Provided passage:
┌──

Co2 reading of -3 constantly

hi all! just set up the DIY Basic kit last night and the co2 sensor only returns -3. looking at AirGradient::getCO2_Raw() in the code, seems the d2 mini is timing out when waiting for a response from the co2 sensor. any ideas how to fix?

i will check all my solder joints later. i’m new to electronics so i was wondering if this could be related to the fact that i accidentally pulled some header pins out of the plastic casing and just stuck them back in while i was resoldering them to the d2 mini (i mistakenly soldered the entire thing upside-down at first).

thanks in advance!

I was able to fix this eventually by simply changing the command in AirGradient::getCO2_Raw() to the example from https://www.driesen-kern.de/downloads/ba-senseair-s8-modbus.pdf (“CO2 read sequence”) and setting the baud rate to 9600.

It’s interesting that I ran across this, I had during one reading (and one only) the co2 level be read as -3 too. I have a nice sensible graph over the past 12 hours except for a single dip to -3 (and one weird upward spike, but that wasn’t such a huge spike). I wonder what the underlying cause of this is

Mine used to work fine, but last several days constantly showing -3 :frowning:

I’ve also noticed occasional -3 readings. Seems like not a reading, but some error value. I’ve put in a quick piece of code to toggle IO16 (D0 pin) whenever that CO2 value comes back -3. I’ll use that to trigger a scope and see what’s on the UART at the time.

└──

Supplied material:
┌──

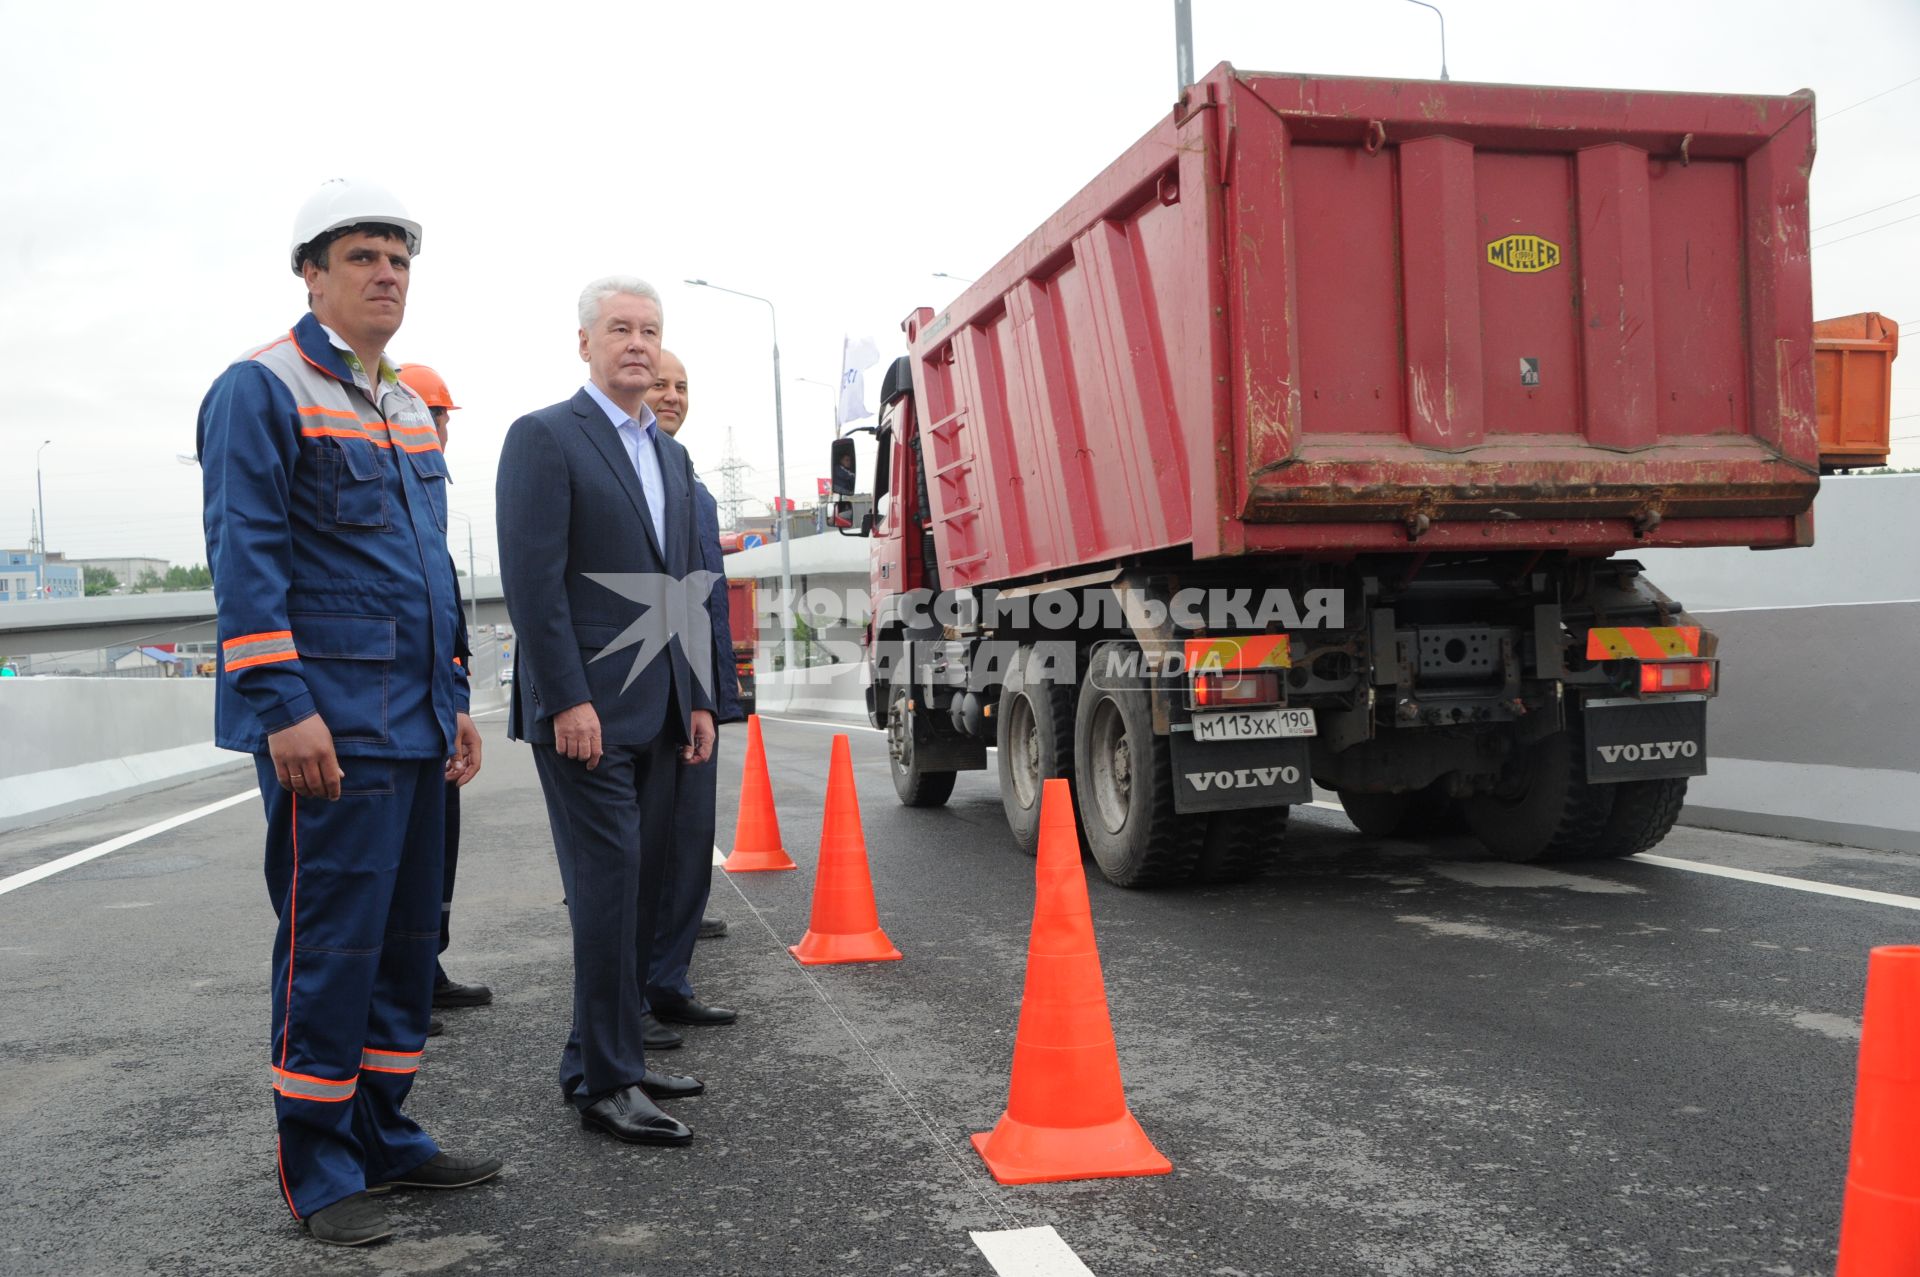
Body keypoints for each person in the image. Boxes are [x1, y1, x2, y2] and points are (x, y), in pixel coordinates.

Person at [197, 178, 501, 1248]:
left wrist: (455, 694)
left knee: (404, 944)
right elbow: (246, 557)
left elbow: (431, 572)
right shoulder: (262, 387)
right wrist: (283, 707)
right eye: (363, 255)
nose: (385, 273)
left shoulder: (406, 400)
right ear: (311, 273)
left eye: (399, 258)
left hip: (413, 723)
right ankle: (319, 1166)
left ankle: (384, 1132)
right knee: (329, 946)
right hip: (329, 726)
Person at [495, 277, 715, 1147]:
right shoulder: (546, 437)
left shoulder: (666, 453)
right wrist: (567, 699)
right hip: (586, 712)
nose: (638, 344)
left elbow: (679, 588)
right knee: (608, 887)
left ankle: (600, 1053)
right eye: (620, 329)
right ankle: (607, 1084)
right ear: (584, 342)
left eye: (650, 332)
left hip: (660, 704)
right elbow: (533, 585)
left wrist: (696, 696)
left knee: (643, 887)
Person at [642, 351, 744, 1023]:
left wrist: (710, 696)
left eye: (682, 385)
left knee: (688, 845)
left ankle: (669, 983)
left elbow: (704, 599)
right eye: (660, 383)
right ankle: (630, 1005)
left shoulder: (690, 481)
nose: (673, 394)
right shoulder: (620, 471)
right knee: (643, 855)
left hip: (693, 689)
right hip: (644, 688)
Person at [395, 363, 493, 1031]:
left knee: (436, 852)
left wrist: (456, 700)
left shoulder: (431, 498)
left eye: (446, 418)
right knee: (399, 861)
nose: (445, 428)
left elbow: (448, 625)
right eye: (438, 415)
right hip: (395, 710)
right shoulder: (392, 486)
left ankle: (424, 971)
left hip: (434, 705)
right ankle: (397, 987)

└──
┌──

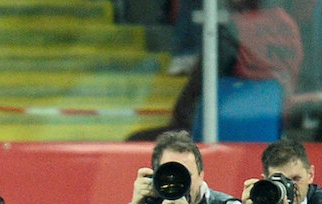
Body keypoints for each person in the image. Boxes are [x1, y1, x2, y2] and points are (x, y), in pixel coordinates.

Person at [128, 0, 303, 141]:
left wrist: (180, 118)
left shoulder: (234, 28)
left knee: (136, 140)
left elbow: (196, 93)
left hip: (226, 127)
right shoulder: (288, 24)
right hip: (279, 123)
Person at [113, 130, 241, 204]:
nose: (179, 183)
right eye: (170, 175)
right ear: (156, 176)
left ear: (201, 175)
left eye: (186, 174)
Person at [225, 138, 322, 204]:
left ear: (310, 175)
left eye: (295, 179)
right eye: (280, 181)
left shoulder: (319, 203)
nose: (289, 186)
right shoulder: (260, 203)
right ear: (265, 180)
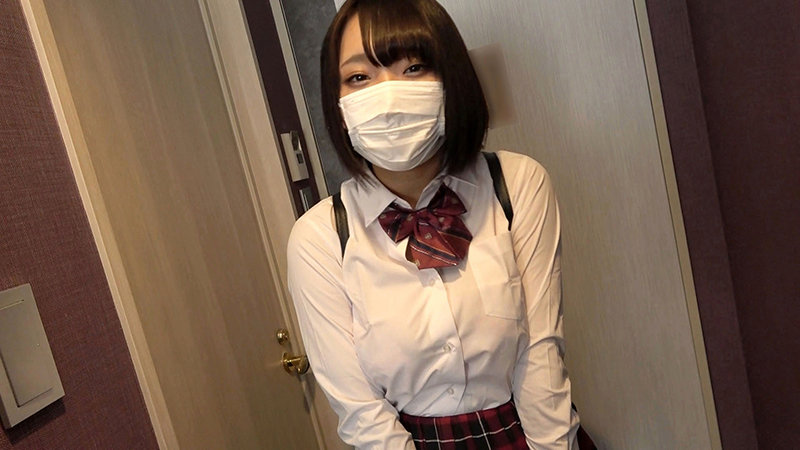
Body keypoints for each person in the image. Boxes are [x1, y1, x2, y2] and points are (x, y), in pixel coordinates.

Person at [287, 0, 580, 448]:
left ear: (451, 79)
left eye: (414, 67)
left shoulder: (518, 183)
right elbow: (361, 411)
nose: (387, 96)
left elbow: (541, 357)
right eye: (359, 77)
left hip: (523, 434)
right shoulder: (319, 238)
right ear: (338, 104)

└──

Required work:
1) In the forum thread about the -3 CO2 reading, which baud rate was set as part of the fix?
2) From the forum thread about the -3 CO2 reading, transcribe the part starting with "I’ve also noticed" and going on through "at the time.".
3) Go on with the forum thread about the -3 CO2 reading from the point where it stops.

Answers to the tasks:
1) The baud rate was set to 9600.

2)
I’ve also noticed occasional -3 readings. Seems like not a reading, but some error value. I’ve put in a quick piece of code to toggle IO16 (D0 pin) whenever that CO2 value comes back -3. I’ll use that to trigger a scope and see what’s on the UART at the time.

3)
Interim Update: After collecting data for a few hours, I think I see exactly what’s happening. TL;DR at the end.

I was working on a few leads in parallel. I have a scope connected to the Tx and Rx lines, as well as modified code to toggle IO16 (D0 pin) whenever that CO2 value comes back -3. I’m also logging the serial monitor output to a file with PuTTY. Below is a breakdown as I worked through each of these leads mostly in parallel.

"CO2:-3" = Timeout

Looking at the airgradient.cpp, it was clear where the -3 was coming from. It’s the timeout error code in the AirGradient::getCO2_Raw() function.

  // attempt to read response
  int timeoutCounter = 0;
  while (_SoftSerial_CO2->available() < commandSize) {
      timeoutCounter++;
      if (timeoutCounter > 10) {
        // timeout when reading response
        return -3;
      }
      delay(50);
  }

First conclusion is that it could be handled better in the sketch code. Instead of blindly assuming whatever is returned is the CO2 reading, it could check for negative values indicating an error. Then it can probably print the error to the serial monitor port, skip updating the CO2 reading and just wait for the next reading.

Moving on, I can see with the logic analyzer inputs of my scope that the sketch is calling the getCO2_Raw() function to read the sensor every ~5 seconds or so as expected:

From the code, the timeout counter checks SoftwareSerial.Available() to see if there are the expected number of received bytes (7 bytes) and after 10 checks and 50 milliseconds between, it times out… That’s 500 milliseconds in total before hitting the time out condition. I can confirm this with the scope:

Notice the trigger point at time t=0 and the serial bus request and response approximately 500 ms prior. I can see the corresponding CO2: -3 output in the serial monitor output as well.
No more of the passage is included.